▶ _REQUEST_: Return the rows from the line that contains "Document page, 1654x1241 pixels." through the line that contains "picture [0, 1, 1654, 210]", both included, with every line copied unchanged.

▶ _STORED RECORDS_:
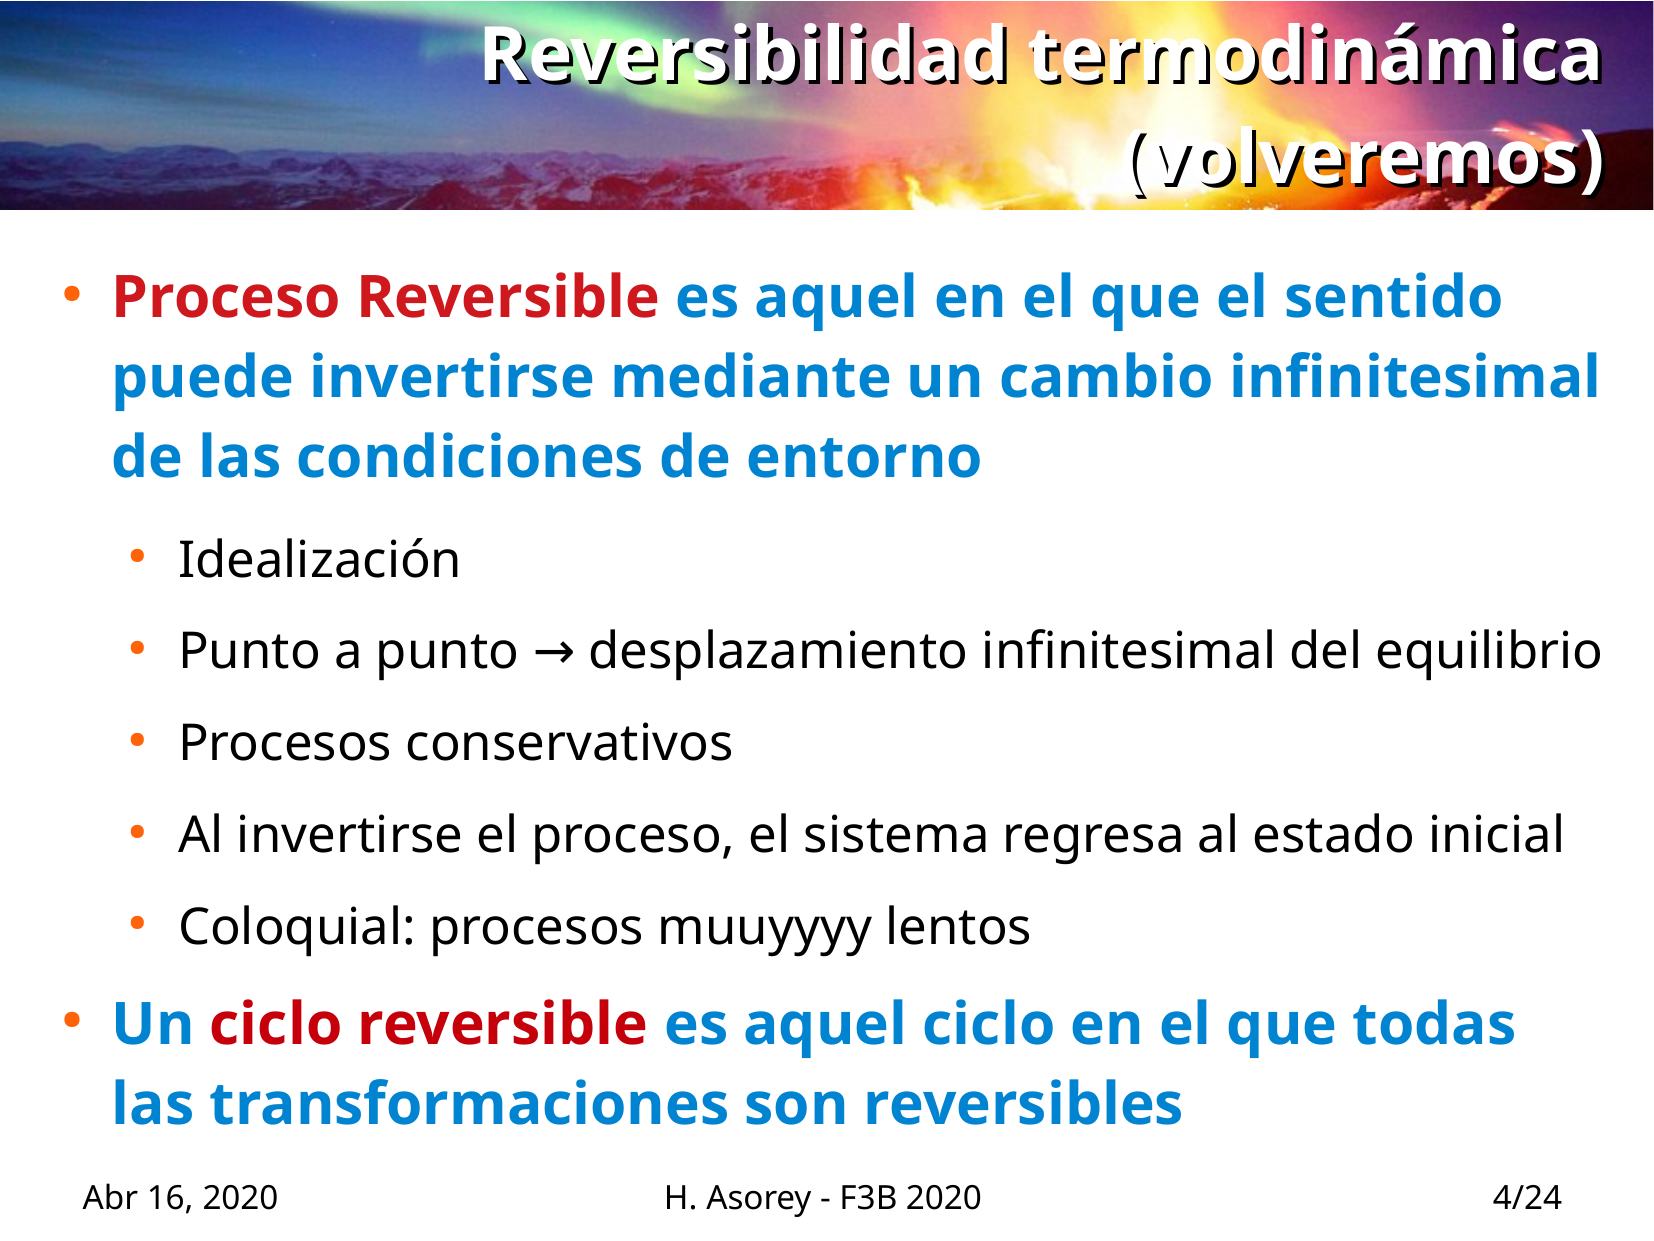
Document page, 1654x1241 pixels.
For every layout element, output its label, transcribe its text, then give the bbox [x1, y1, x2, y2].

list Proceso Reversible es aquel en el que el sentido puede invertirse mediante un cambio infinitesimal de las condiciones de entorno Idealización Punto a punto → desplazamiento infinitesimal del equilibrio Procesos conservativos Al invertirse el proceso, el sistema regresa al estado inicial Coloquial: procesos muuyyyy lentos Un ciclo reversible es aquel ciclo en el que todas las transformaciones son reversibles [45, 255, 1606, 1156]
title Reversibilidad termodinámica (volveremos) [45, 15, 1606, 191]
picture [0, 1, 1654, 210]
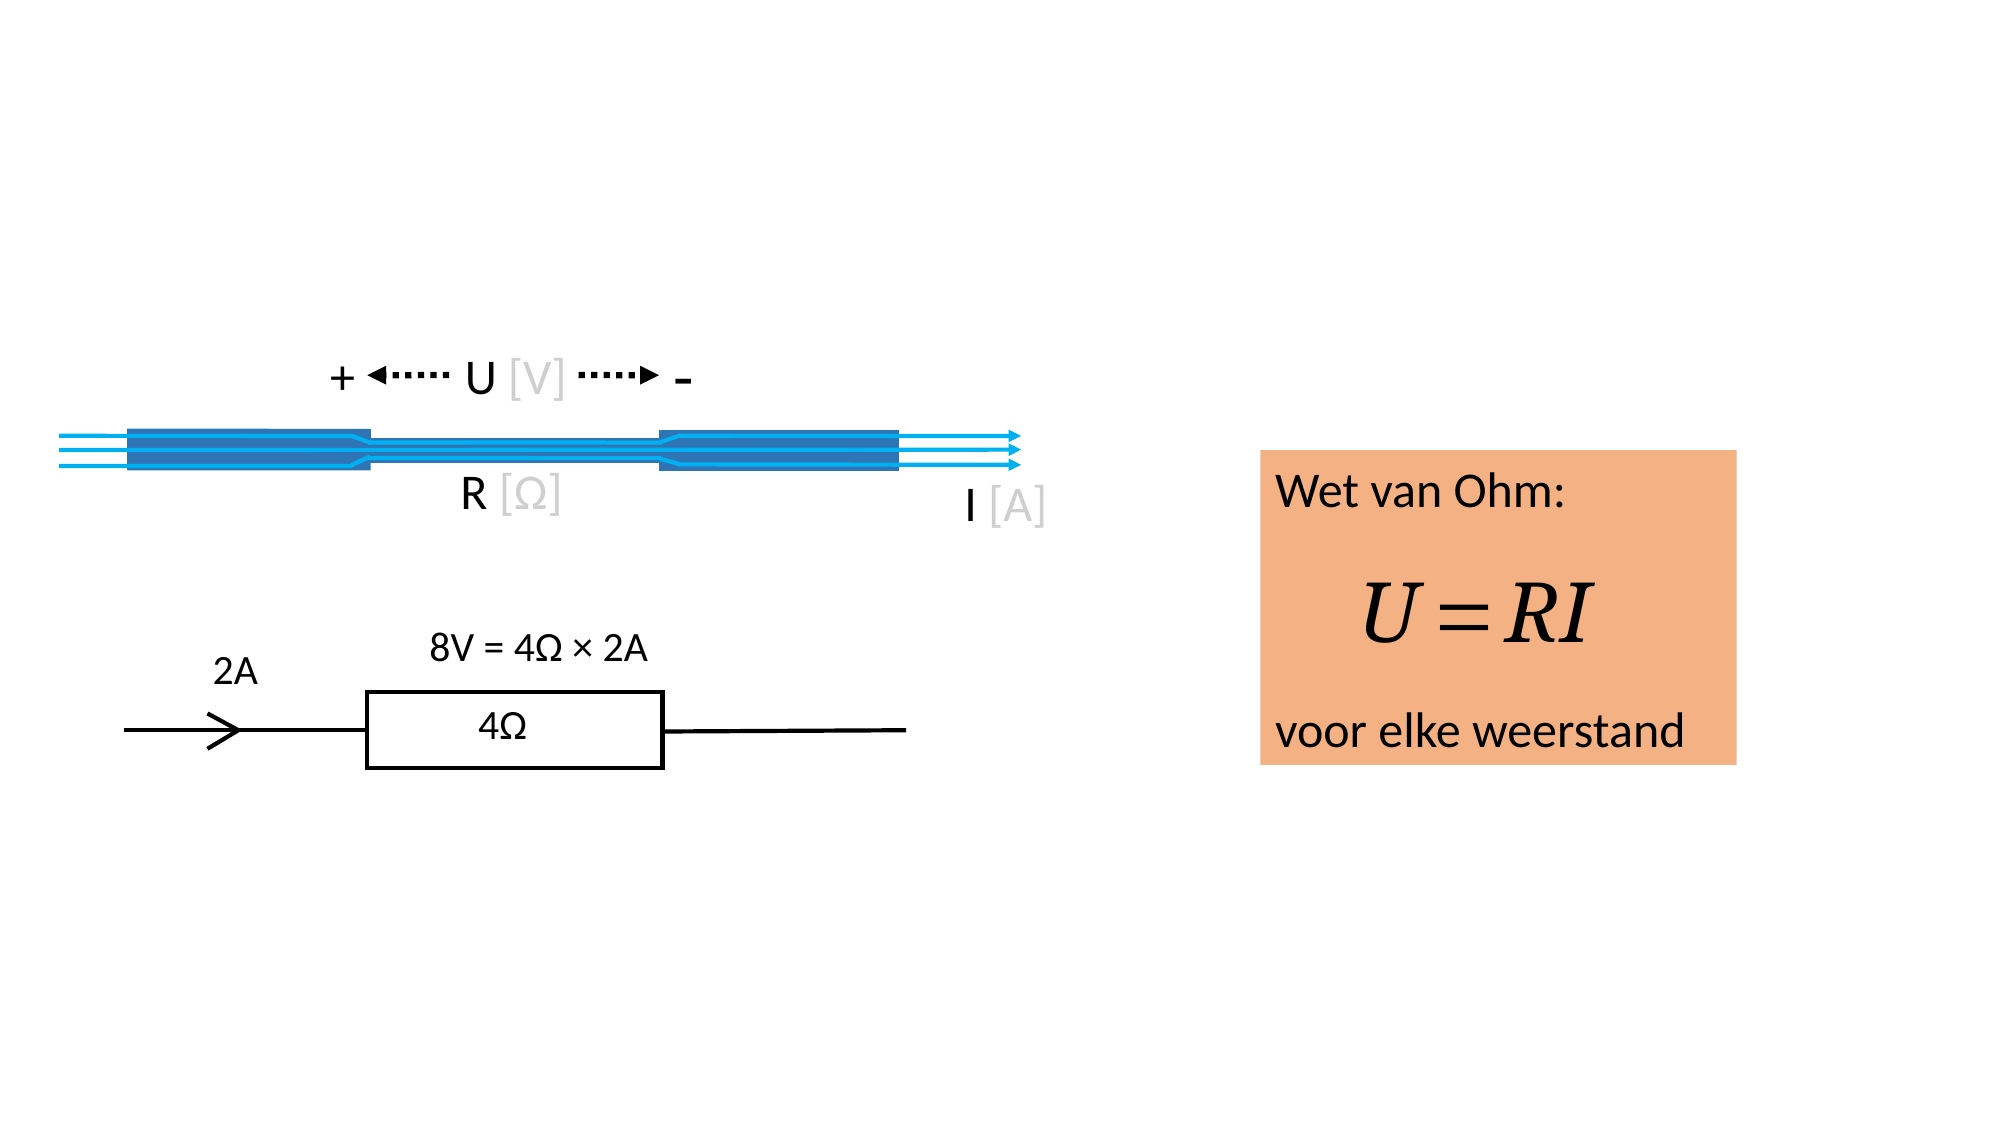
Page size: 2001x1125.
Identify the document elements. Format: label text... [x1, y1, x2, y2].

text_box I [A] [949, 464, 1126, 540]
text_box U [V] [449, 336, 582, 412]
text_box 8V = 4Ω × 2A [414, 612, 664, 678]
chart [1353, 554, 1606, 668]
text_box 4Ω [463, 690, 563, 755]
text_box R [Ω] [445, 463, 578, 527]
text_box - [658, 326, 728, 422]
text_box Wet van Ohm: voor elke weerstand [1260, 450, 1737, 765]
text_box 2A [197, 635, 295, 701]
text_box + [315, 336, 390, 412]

...

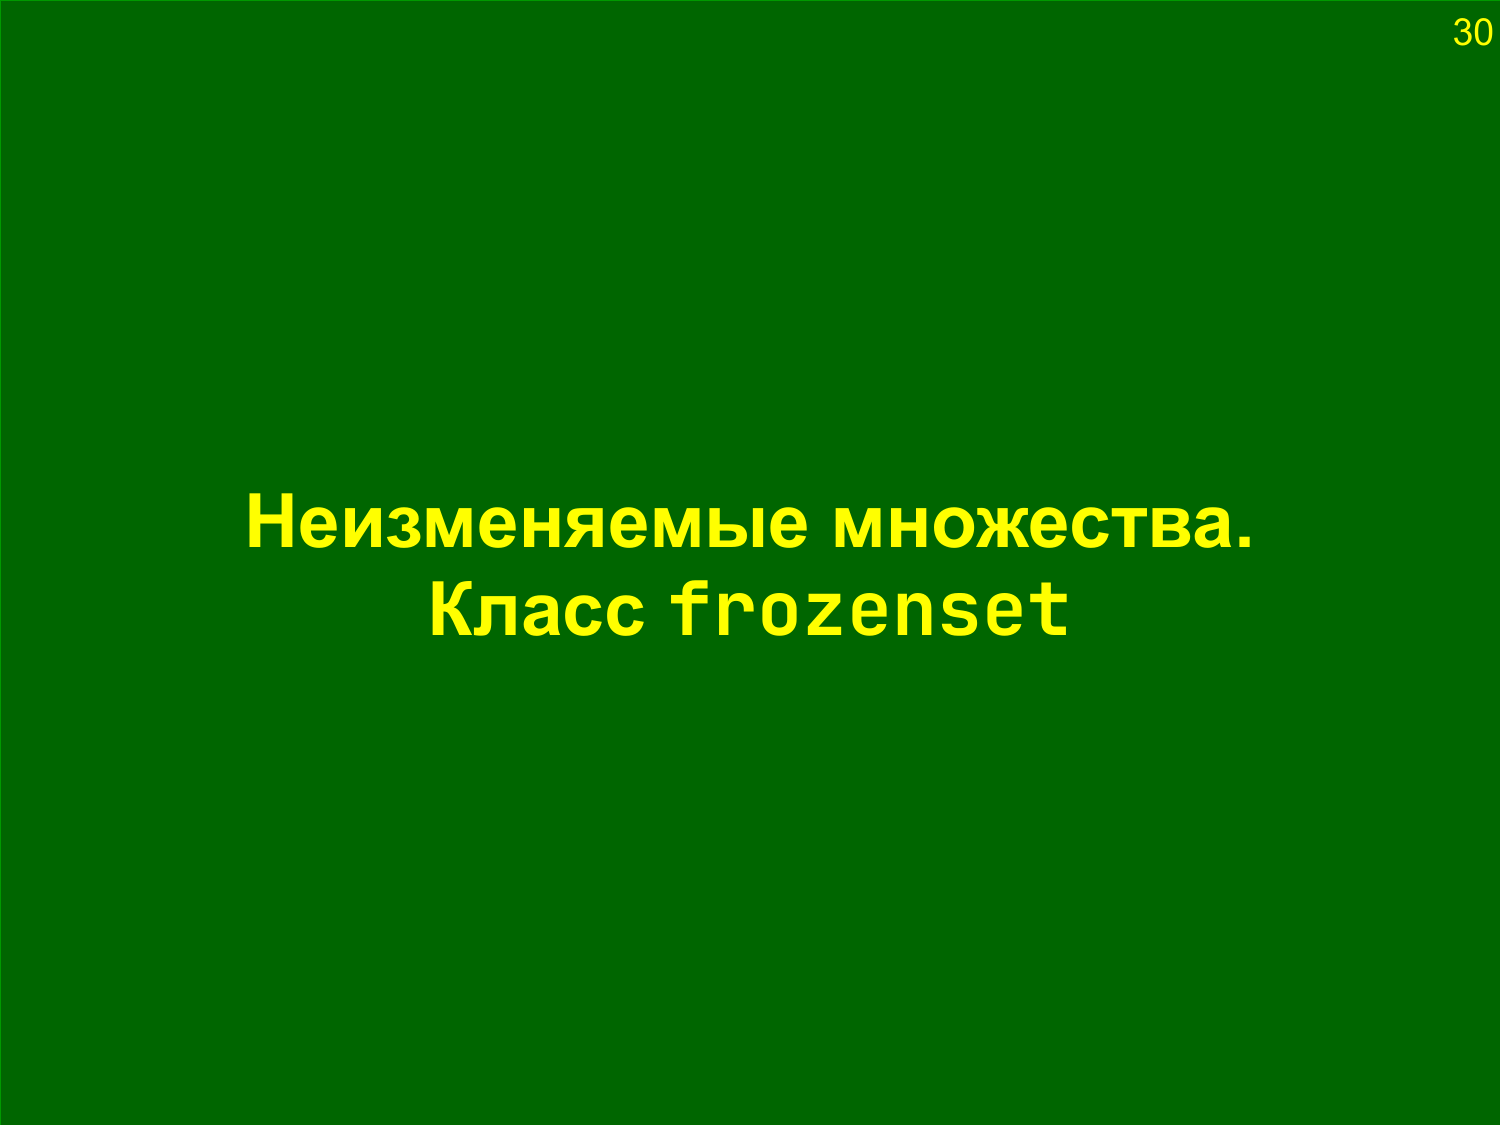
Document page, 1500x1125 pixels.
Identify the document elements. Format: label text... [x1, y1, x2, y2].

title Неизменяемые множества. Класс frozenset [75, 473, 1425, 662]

▶ _RESULT OF THE TASK_:
Document page, 1654x1241 pixels.
For every layout element, output its label, transcribe its text, then give the bbox [x1, y1, x2, y2].

list Proceso Reversible es aquel en el que el sentido puede invertirse mediante un cambio infinitesimal de las condiciones de entorno Idealización Punto a punto → desplazamiento infinitesimal del equilibrio Procesos conservativos Al invertirse el proceso, el sistema regresa al estado inicial Coloquial: procesos muuyyyy lentos Un ciclo reversible es aquel ciclo en el que todas las transformaciones son reversibles [45, 255, 1606, 1156]
title Reversibilidad termodinámica (volveremos) [45, 15, 1606, 191]
picture [0, 1, 1654, 210]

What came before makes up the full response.